As I’ve been going through the various cycles of it, something feels strangely familiar to me.
Not the actual pandemic part of it, or the social distancing, or the masks.
But the feeling that this is a time to slow down. To pause. To re-evaluate things. To focus on what’s important.
And then I realized why it felt similar. Because it reminded me of 2016, when I had my own Great Reset.
That’s the year that I had a stroke.
Let me back up.
I had started a new business a year earlier (after walking away from several projects I’d been heavily invested in for the five years before), and I was all in.
I had made it my mission to help every woman learn how to sell, so they could go from “hating the sales part” to confidently landing higher-paying clients.
I was working crazy hours coaching students 1:1, doing client work, and giving 250% of myself to everyone else.
I didn’t sleep all that well. I didn’t take care of myself at all.
My wife and I, my fiancée at the time, argued about how much time I was spending working.
I didn’t eat well, rarely exercised, and focused solely on my students and clients. I had a clear vision of what I wanted my coaching practice and business to look like, and I prioritized that over everything else.
Then, one morning when I was making coffee, my vision became blotchy. I couldn’t feel half my face. I didn’t know where I was. I couldn’t cry for help, and within seconds, I felt like the entire, right side of my body was gone.
I was rushed to the hospital where, after a multitude of tests, they found that I had had a stroke.
I was 36 years old.
People don’t have strokes at age 36 unless something is very wrong.
Recovery took time, but thankfully I recovered. I had to work through some deficits, including difficulty with word-finding (Imagine knowing what you want to say, but you just can’t find the words. Every. Single. Time.). And when I was back to “myself,” I had to do some real soul-searching.
I had to pause.
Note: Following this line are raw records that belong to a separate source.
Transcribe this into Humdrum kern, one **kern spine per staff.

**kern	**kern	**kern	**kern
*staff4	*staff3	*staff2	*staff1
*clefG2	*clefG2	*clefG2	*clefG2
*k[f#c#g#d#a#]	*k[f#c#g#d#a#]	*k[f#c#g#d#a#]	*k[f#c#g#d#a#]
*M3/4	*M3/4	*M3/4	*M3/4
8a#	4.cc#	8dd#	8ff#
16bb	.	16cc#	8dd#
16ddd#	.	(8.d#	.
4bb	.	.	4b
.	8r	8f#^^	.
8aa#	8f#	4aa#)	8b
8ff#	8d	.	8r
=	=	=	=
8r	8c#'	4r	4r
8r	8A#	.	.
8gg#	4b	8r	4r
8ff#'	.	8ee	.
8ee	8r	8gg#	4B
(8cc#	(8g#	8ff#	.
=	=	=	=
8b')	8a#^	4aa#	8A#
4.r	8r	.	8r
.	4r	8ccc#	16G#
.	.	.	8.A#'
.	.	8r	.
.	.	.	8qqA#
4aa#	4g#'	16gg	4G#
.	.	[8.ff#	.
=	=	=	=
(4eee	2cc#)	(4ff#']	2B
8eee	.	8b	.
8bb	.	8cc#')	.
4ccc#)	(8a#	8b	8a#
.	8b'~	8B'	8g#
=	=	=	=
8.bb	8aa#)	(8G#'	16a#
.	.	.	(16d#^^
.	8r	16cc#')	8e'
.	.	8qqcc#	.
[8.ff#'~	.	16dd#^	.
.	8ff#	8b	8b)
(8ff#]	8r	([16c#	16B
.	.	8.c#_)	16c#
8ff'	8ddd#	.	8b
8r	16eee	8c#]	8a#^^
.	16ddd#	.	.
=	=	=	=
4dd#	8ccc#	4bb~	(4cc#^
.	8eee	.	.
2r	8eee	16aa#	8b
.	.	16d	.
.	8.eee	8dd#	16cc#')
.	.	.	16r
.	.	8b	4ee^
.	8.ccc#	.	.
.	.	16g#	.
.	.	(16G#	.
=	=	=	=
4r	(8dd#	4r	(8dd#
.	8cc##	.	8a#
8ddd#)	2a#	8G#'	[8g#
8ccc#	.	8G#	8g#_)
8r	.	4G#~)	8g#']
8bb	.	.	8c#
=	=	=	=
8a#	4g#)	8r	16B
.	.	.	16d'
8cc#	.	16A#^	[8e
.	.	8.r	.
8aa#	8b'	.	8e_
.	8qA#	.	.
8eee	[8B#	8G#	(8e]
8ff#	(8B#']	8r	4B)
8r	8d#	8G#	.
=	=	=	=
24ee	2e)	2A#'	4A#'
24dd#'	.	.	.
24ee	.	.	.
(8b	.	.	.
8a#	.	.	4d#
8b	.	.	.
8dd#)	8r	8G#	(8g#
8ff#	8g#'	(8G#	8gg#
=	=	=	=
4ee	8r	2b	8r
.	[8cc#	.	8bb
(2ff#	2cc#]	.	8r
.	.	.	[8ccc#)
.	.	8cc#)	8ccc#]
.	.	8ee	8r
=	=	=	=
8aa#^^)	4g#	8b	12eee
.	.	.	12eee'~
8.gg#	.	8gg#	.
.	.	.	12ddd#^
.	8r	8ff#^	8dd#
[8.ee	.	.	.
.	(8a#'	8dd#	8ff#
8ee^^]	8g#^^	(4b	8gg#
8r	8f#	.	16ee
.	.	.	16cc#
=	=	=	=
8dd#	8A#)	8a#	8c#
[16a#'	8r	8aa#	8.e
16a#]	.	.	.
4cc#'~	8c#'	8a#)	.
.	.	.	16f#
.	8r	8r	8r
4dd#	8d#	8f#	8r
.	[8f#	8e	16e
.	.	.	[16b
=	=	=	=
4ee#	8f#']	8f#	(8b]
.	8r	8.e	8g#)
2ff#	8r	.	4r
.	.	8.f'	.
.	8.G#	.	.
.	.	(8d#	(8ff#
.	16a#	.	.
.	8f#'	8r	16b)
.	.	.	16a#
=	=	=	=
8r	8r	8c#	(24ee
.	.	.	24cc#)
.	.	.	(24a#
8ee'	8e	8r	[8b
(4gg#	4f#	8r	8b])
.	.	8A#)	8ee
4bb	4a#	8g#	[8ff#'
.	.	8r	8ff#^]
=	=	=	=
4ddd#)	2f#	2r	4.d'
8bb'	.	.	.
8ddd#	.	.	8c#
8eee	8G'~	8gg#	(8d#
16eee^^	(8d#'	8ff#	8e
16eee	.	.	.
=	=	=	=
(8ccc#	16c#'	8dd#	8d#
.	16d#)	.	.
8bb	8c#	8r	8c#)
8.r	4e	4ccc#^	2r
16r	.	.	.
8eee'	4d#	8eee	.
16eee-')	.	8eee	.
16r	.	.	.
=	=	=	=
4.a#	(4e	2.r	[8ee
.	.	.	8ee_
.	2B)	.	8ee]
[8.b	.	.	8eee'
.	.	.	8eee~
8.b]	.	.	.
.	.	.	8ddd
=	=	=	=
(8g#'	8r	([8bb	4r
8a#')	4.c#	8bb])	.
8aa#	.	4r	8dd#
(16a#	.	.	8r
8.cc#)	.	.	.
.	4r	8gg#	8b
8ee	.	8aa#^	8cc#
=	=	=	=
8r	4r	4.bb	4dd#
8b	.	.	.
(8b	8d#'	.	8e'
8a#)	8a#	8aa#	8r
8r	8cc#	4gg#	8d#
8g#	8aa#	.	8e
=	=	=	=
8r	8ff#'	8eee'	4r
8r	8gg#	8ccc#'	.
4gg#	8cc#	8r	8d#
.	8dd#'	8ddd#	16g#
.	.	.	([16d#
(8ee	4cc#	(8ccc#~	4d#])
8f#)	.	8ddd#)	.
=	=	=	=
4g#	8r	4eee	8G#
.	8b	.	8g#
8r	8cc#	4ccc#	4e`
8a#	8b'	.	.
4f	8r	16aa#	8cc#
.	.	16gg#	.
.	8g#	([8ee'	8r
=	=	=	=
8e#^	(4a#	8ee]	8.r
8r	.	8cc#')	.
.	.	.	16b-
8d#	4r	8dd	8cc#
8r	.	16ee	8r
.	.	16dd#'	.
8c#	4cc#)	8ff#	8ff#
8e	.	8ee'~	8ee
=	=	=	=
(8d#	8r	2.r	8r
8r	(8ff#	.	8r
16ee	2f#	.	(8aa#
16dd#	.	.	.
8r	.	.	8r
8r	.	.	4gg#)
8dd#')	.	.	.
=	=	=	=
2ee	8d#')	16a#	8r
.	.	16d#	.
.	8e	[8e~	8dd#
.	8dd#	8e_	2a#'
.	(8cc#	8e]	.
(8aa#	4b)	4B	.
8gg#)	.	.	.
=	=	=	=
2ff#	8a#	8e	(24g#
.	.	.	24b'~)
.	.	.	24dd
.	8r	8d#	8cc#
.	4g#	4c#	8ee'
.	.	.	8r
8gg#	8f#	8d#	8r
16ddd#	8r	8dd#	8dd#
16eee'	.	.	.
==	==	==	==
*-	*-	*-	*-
Reset. Examine my life and determine what matters. Decide to make myself and my health a priority even if that meant turning down a client or coaching fewer students.
I had to admit, out loud, “I can’t go on the way I was before.”
So what we’re doing right now feels eerily familiar to me.
Pause. Reset. Examine my life and determine what really matters. My health. My wife. Our son. My business.
Be honest about what I can feasibly take on, and what I need to say no to.
Examine your life, and determine what really matters to you.
It’s okay to walk away from projects that aren’t the best fit, so that you make the time and space for the ones that are.
It’s okay to see this as an opportunity to choose one way to grow your business, and de-prioritize the rest.
It’s okay, as a student in this class of SIGNED decided, to not hustle while she’s doing full-time childcare, and instead be in “idea mode” until daycare opens again in July.
What is one thing you can take away from this experience that will make your life better in the long run?